In European starlings, neurons in NCM habituate to a particular stimulus, and "remember" individual characteristics of songs to which a bird was exposed. This indicates that NCM functions in individual recognition, through the strategic recruitment of N-Methyl-D-aspartate receptors (NMDAR) to synapses that receive repeated patterns of excitation. In fact, NMDARs are thought to be the unit broadly responsible for synaptic memory in the central nervous system. NMDARs in NCM neurons, therefore, might be a compelling target for selection when song functions in discrimination among conspecific songs, for neighbor recognition and territorial defense, but NCM is unlikely to play a role in the discrimination of conspecific from heterospecific songs.

In male zebra finches, neurons in Field L and CM do not exhibit a preference for different types of conspecific songs (in contrast to neurons in NCM, and those that participate in the AFP and SMP).

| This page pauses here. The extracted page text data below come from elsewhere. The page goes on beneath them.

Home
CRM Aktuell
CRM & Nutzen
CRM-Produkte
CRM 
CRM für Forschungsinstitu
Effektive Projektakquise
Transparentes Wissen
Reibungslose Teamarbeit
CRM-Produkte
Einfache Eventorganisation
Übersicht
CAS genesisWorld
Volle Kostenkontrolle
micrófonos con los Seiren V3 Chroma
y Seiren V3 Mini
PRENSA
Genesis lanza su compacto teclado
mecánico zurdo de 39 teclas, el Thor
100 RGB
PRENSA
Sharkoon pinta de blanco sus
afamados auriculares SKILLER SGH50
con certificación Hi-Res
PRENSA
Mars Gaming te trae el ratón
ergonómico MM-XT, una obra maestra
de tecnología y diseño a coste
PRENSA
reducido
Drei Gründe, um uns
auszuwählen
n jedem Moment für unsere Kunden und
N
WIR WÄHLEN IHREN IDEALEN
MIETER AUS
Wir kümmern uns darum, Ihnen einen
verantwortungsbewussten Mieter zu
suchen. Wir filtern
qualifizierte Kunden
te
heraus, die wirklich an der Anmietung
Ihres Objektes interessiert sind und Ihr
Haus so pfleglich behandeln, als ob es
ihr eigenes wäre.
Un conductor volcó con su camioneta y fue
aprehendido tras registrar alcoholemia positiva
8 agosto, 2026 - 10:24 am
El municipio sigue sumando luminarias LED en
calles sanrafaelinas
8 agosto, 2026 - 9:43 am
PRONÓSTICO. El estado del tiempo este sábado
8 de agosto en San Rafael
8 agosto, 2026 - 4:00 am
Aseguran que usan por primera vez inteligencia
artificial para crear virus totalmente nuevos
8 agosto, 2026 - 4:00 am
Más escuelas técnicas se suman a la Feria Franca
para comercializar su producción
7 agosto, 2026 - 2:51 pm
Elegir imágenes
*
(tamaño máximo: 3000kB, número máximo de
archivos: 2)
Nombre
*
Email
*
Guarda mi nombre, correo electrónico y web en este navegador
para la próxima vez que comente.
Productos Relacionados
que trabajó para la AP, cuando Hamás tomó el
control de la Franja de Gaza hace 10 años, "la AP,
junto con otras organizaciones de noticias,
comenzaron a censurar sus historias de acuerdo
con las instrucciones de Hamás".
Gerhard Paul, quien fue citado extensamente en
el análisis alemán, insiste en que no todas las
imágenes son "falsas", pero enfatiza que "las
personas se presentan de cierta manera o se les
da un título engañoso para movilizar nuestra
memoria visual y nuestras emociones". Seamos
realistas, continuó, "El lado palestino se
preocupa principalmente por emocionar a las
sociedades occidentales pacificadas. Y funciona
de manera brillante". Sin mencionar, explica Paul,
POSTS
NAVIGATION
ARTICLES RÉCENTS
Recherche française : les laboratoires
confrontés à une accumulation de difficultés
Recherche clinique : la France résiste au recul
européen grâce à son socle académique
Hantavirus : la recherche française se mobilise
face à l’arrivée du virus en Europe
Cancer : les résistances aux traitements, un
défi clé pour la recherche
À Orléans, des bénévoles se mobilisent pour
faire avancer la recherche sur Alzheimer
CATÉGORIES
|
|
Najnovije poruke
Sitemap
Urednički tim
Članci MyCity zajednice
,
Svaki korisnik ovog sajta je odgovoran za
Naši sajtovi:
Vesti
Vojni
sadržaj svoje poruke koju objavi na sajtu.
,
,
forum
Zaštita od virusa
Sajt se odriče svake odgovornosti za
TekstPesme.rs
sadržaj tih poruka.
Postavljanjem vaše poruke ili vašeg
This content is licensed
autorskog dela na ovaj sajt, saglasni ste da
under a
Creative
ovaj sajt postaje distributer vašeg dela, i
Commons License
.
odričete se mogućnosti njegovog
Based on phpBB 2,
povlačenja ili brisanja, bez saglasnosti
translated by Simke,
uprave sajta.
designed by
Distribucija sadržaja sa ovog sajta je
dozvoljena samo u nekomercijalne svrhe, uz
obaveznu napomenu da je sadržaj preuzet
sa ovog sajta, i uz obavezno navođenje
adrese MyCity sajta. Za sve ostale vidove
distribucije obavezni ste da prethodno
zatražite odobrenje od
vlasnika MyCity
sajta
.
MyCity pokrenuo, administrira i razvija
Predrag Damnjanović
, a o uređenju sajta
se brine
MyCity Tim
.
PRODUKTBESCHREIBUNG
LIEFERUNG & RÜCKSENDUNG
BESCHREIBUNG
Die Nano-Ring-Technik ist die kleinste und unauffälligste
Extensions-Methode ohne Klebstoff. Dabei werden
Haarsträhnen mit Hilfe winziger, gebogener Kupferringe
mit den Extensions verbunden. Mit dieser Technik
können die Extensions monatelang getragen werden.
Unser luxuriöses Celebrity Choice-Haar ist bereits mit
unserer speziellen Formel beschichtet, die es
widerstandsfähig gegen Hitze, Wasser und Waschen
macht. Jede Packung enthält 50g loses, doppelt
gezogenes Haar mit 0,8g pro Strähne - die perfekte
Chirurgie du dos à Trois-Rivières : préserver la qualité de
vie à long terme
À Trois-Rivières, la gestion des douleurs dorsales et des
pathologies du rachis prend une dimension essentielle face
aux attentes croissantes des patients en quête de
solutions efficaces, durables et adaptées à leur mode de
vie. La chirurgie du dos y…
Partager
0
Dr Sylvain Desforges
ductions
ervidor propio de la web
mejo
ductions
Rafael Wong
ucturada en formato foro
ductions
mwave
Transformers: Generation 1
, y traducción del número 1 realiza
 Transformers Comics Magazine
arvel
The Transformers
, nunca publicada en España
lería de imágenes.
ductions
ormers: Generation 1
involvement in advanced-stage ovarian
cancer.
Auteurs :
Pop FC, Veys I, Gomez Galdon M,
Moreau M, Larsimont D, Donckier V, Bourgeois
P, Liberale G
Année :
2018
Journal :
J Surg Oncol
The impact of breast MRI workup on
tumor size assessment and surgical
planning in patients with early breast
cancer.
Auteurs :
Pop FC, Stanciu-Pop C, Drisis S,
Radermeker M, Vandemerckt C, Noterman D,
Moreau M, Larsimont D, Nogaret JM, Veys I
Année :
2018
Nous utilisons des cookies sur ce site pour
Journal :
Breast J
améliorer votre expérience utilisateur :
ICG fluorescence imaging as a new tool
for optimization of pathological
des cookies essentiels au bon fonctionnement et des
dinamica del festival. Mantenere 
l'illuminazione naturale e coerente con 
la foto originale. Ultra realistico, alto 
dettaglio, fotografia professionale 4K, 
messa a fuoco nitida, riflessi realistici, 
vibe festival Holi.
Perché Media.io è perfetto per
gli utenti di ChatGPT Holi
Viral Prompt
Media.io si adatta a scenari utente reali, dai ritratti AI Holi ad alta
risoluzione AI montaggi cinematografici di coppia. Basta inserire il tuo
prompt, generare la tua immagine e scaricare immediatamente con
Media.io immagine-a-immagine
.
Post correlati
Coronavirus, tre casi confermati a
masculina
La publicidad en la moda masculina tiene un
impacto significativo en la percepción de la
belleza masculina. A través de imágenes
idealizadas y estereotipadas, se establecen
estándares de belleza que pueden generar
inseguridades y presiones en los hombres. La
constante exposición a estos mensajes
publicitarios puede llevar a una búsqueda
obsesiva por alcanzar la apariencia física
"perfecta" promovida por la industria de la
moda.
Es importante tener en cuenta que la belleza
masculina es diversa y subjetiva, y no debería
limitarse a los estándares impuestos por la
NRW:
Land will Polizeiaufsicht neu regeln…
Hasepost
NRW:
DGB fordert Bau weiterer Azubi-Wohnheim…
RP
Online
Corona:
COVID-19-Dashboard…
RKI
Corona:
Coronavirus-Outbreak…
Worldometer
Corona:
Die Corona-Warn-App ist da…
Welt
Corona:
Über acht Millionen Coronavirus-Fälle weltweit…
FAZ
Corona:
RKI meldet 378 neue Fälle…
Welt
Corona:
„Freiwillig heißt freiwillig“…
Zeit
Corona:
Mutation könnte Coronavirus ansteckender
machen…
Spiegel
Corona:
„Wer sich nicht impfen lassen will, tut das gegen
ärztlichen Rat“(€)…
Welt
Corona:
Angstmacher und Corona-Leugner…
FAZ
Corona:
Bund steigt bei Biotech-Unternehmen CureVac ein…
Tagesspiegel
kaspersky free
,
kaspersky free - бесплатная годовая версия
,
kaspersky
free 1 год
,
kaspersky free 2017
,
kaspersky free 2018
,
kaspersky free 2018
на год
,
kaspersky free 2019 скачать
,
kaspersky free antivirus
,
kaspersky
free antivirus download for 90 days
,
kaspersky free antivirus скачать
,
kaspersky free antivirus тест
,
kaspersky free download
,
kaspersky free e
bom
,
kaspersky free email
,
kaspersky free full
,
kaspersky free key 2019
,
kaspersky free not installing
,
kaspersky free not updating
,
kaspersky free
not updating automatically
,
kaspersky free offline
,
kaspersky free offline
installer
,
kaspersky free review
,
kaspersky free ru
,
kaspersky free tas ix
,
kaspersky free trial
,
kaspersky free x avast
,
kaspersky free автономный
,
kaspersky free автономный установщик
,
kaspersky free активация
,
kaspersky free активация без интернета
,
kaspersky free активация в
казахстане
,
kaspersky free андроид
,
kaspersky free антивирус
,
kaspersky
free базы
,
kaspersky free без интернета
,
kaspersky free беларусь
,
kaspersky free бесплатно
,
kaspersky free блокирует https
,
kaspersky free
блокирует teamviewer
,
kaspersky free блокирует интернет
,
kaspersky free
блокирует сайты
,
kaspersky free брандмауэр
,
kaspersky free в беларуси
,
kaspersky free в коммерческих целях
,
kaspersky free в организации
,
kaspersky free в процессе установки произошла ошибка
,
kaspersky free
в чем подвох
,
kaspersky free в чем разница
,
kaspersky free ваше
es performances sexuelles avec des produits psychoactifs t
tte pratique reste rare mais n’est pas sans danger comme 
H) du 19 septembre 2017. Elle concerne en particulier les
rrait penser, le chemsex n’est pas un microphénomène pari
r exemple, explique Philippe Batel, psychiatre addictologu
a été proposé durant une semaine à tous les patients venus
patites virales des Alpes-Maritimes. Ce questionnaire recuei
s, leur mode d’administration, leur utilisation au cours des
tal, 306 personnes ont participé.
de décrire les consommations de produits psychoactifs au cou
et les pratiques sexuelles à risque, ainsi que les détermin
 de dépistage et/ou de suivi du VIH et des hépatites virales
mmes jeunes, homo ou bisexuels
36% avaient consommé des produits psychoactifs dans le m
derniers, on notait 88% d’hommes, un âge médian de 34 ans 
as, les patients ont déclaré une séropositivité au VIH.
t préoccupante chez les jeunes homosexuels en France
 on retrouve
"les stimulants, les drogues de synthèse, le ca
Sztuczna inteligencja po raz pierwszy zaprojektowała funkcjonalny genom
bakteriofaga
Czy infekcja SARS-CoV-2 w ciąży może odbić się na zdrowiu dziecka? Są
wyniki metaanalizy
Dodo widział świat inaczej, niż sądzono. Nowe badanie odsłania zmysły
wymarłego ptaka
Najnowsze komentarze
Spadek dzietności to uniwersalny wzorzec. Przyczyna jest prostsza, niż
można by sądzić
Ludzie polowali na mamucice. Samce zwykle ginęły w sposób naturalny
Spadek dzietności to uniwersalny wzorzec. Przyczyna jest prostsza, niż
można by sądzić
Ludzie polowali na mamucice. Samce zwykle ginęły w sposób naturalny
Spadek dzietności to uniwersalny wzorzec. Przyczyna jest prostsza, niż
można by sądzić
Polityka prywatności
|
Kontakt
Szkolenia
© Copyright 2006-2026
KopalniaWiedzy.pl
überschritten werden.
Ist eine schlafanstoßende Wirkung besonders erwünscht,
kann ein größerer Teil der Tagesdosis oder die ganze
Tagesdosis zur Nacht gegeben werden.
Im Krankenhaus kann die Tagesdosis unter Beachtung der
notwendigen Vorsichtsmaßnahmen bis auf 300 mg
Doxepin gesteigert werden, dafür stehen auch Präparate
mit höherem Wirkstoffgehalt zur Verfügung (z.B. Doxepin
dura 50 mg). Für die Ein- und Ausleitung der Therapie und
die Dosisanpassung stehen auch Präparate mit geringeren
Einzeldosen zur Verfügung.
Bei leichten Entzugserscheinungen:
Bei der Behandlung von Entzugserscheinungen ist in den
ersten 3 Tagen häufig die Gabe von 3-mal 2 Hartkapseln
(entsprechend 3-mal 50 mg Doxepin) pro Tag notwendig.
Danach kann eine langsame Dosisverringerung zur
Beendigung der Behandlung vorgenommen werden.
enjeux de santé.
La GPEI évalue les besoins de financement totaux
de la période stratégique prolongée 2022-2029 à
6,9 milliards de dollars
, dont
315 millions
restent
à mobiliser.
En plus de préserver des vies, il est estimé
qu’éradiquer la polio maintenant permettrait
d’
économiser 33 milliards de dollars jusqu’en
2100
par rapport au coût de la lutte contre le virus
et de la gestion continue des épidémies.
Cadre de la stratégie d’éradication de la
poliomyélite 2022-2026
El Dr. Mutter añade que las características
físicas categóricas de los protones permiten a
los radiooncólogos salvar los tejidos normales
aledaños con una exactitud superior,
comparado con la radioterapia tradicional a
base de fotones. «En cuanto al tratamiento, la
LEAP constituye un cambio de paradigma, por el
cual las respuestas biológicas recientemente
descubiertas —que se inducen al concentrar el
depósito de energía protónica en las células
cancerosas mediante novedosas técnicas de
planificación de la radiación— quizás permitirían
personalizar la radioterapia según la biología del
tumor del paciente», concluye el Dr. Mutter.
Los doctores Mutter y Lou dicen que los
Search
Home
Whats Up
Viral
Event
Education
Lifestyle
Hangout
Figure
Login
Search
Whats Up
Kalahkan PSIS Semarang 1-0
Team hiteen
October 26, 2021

Field L and CM neurons do not discriminate between the tutor song, the bird's own song, or individual conspecifics. Instead, they demonstrate a higher-order preference for conspecific song over heterospecific song or other types of sound. When male and female European starlings are trained to recognize conspecific song, there is an associated change in the response of CMM neurons, and female zebra finches experience a reduced ability to discriminate between conspecific and heterospecific song following lesions to the region. However, CMM neurons in females also show increased activation in response to their father's song over a novel conspecific song, demonstrating that this nucleus also participates in some selectivity among conspecific songs in females.

Neurons in both Field L and CM have sophisticated filter properties, selective for both the spectral-temporal modulations and phase relationships of conspecific songs. Furthermore, different neurons are selective for different features of syllables and songs. In Field L, neurons have one of four different tuning strategies—they are either tightly tuned a particular frequency, or they are sensitive to frequency edges, frequency sweeps or combined frequencies. When exposed to natural song as a stimulus, different ensembles of these of neurons respond to different components of sound, and together they demonstrate the ability to perform sensitive discrimination between conspecific and heterospecific syllable types. As in nucleus ovoidalis, the spectral-temporal filter properties of Field L and CM neurons are a function of the particular ion channels and receptor proteins driving their synaptic dynamics. The complex and sophisticated tuning of these higher order processing centers for conspecific sounds may rely on the integrated inputs from the entire ascending auditory pathway, from the hair cells through the thalamus and forebrain, but this challenging synthetic question remains to be investigated.

== Evolutionary significance ==
In an evolutionary context, neural mechanisms of conspecific song preference in the auditory pathway are important for species recognition. Species recognition traits play a central role in both the origin and maintenance of reproductive isolation. Furthermore, a shared neural mechanism for conspecific song preference has implications for the coevolution of male song and female preference, which may help explain the dramatic diversity of song phenotypes in extant songbirds<.